• Supplied records
>>>>
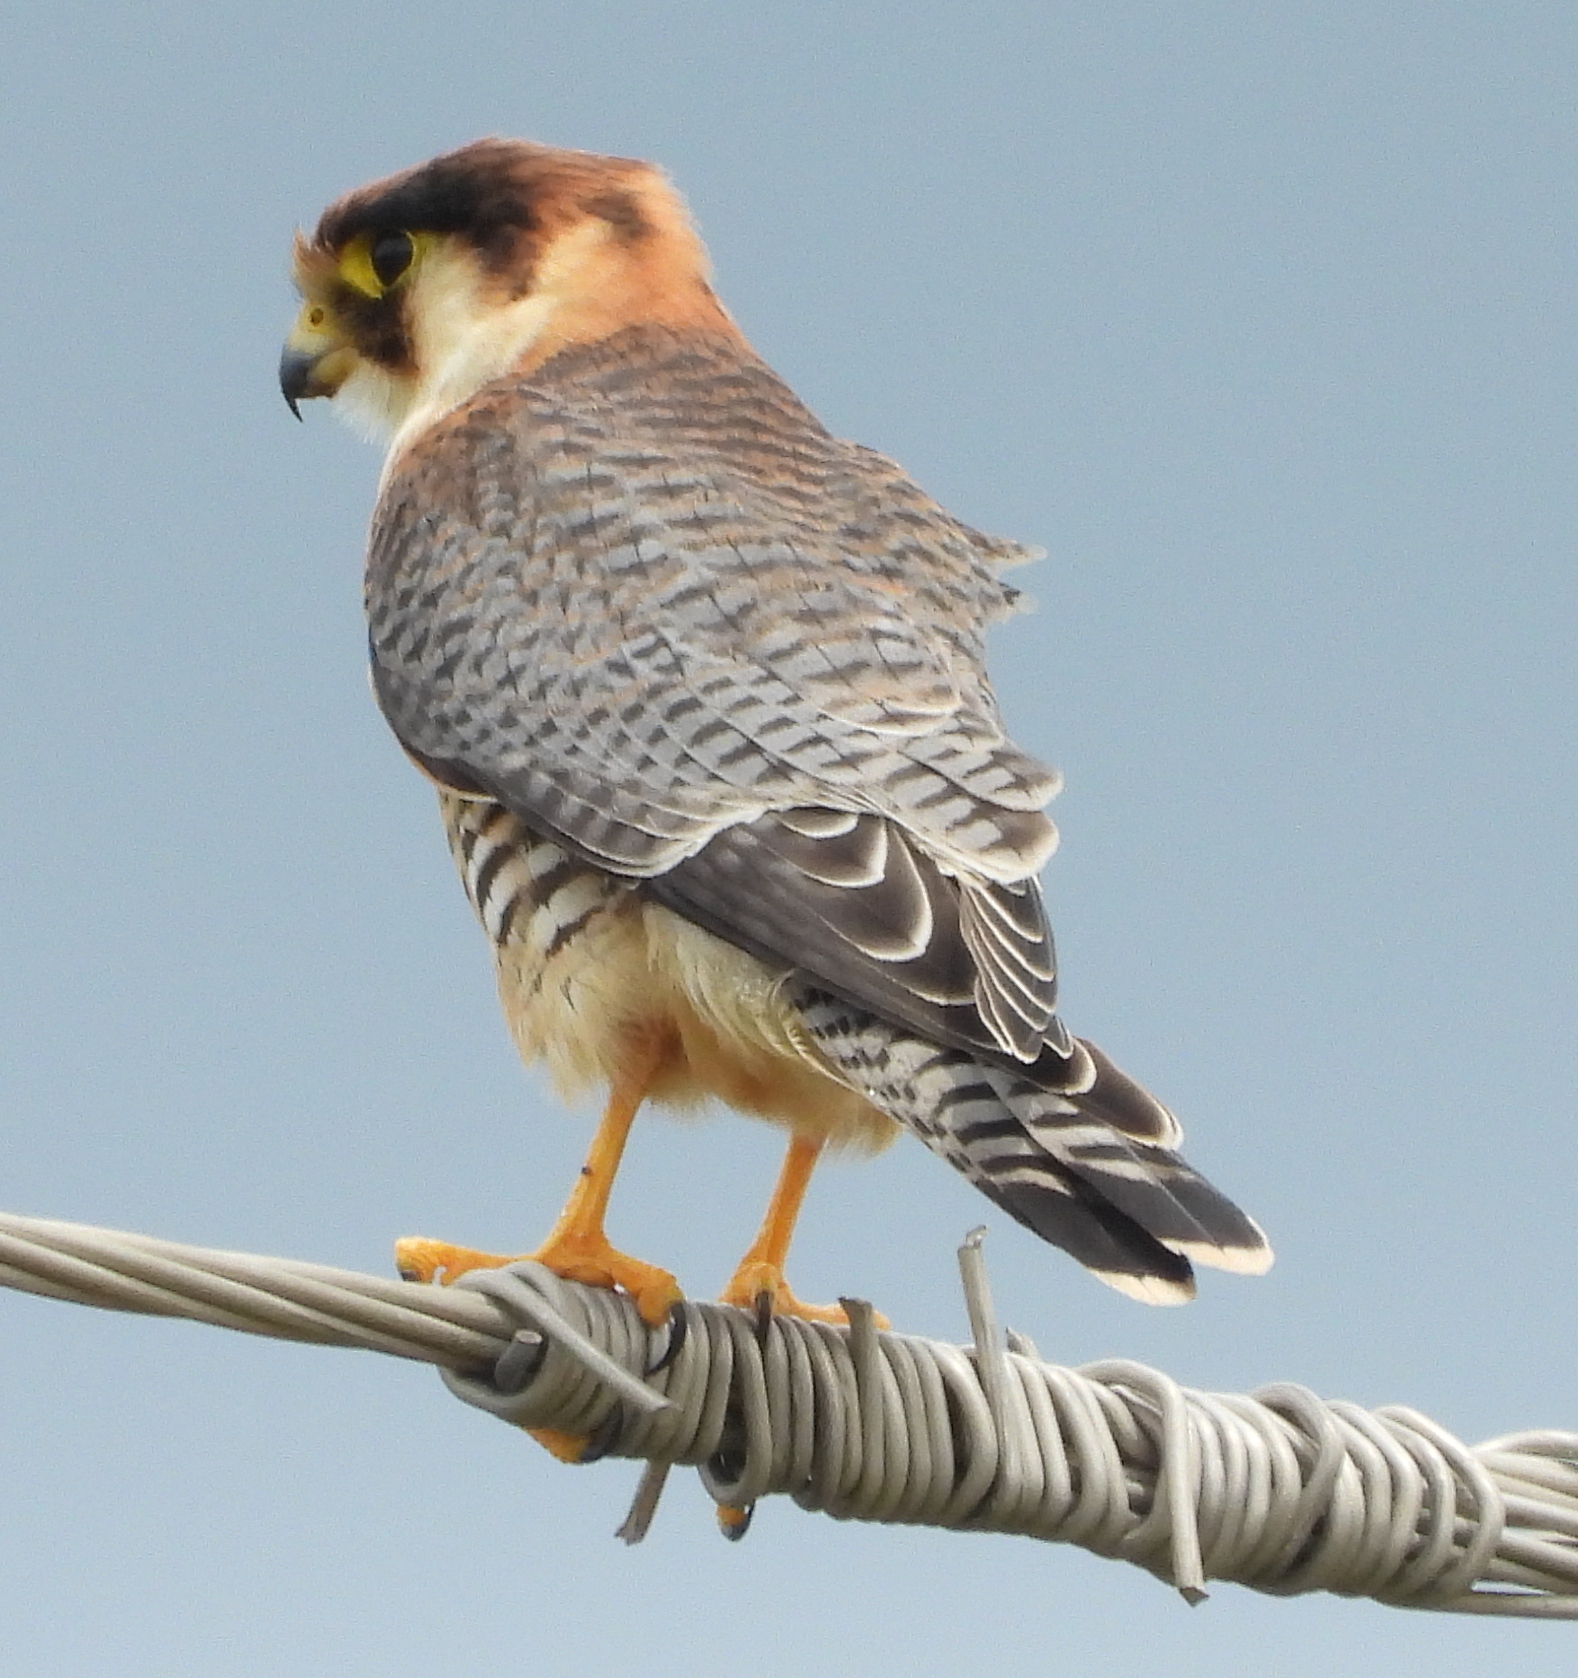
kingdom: Animalia
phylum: Chordata
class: Aves
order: Falconiformes
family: Falconidae
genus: Falco
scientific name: Falco chicquera
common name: Red-necked falcon
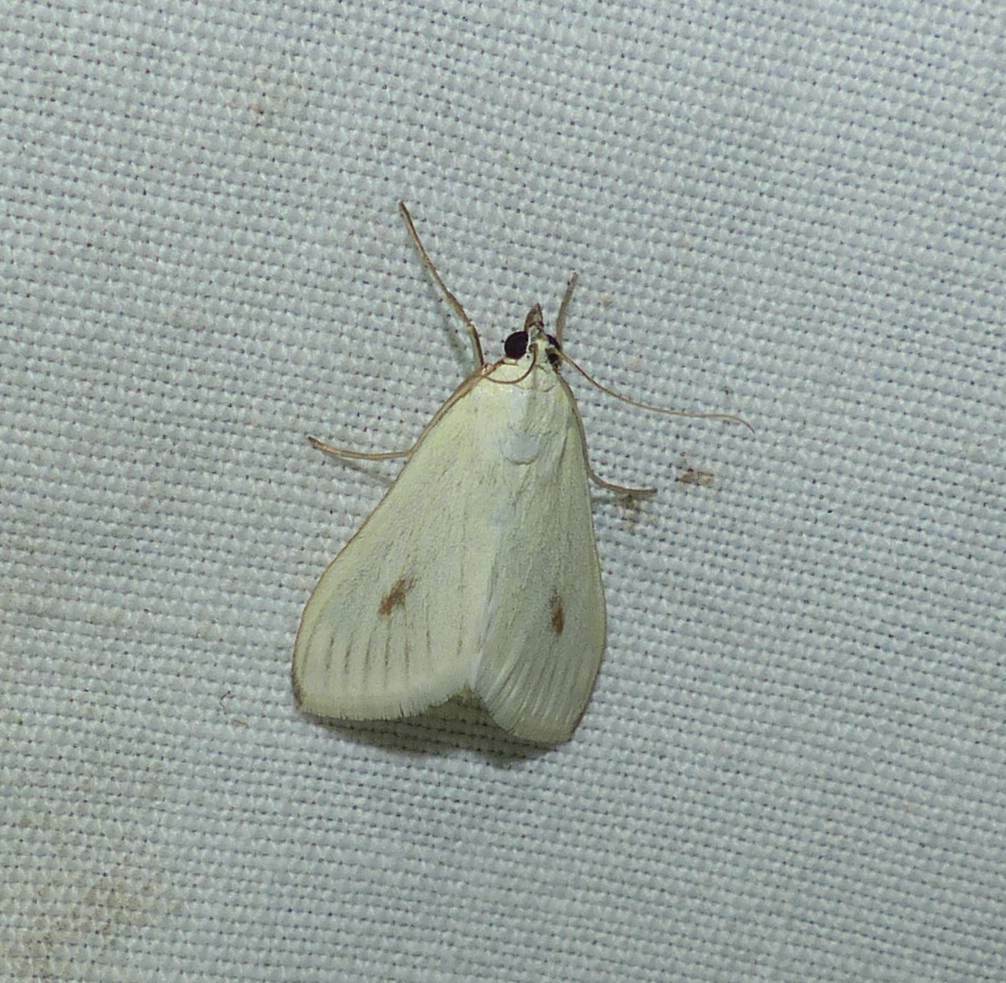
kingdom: Animalia
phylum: Arthropoda
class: Insecta
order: Lepidoptera
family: Crambidae
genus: Sitochroa
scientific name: Sitochroa palealis
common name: Greenish-yellow sitochroa moth
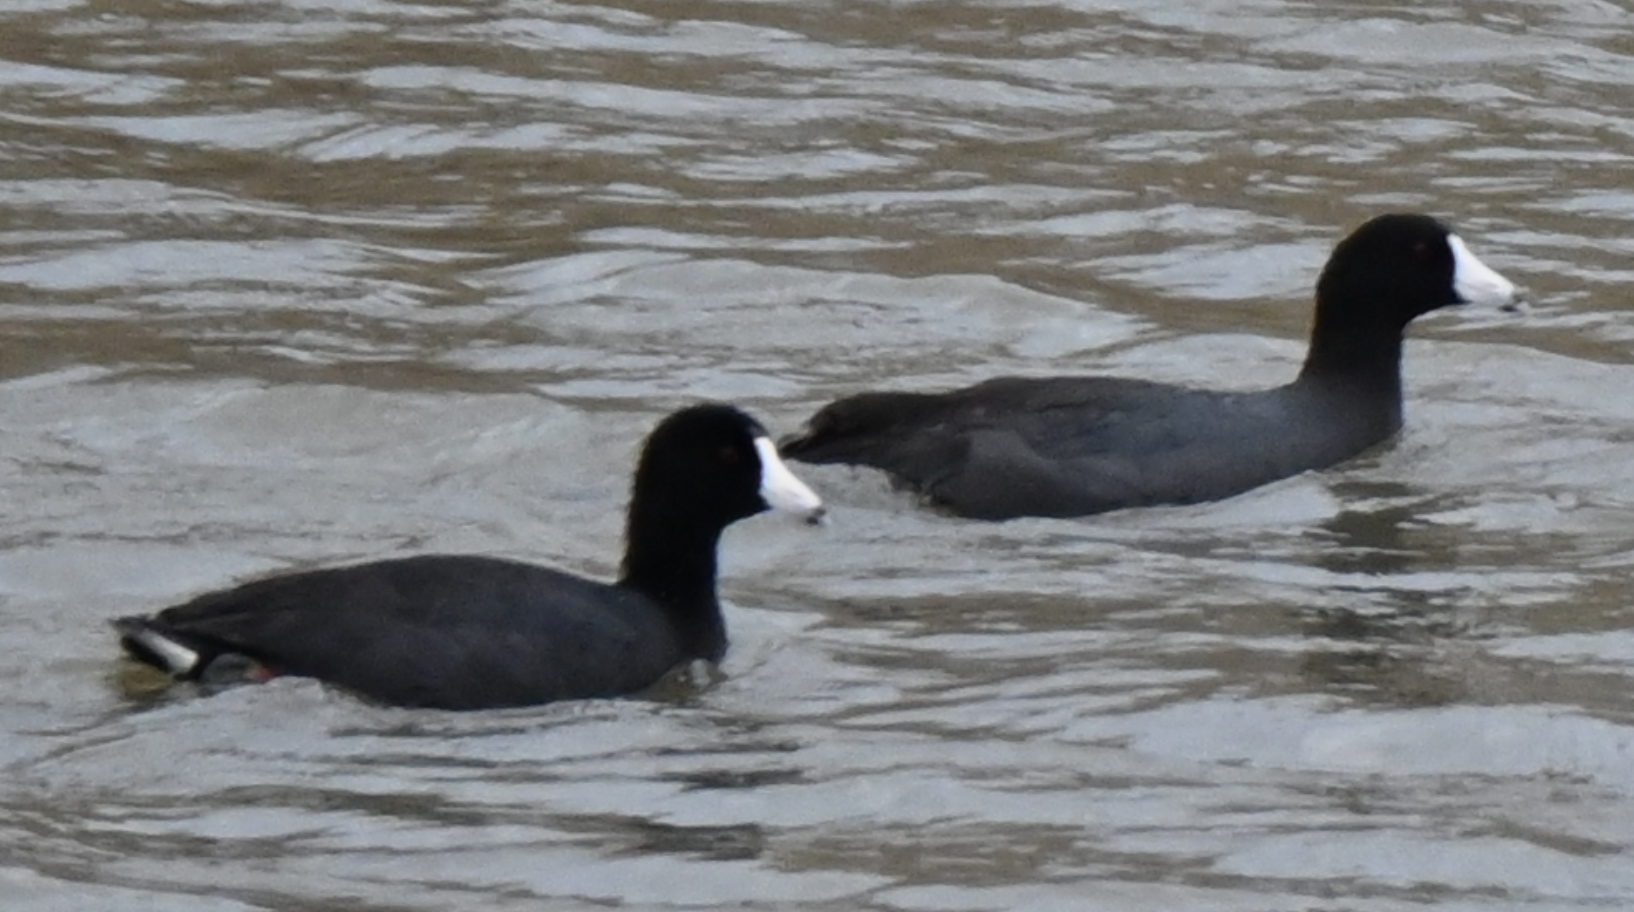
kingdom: Animalia
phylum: Chordata
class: Aves
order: Gruiformes
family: Rallidae
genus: Fulica
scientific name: Fulica americana
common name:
<<<<
• Exercise requirements
Reproduce all the lines above, substituting "binomial name" for every "scientific name" and changing nothing else. Omit the pictures.

• Result of the exercise
kingdom: Animalia
phylum: Chordata
class: Aves
order: Falconiformes
family: Falconidae
genus: Falco
binomial name: Falco chicquera
common name: Red-necked falcon
kingdom: Animalia
phylum: Arthropoda
class: Insecta
order: Lepidoptera
family: Crambidae
genus: Sitochroa
binomial name: Sitochroa palealis
common name: Greenish-yellow sitochroa moth
kingdom: Animalia
phylum: Chordata
class: Aves
order: Gruiformes
family: Rallidae
genus: Fulica
binomial name: Fulica americana
common name:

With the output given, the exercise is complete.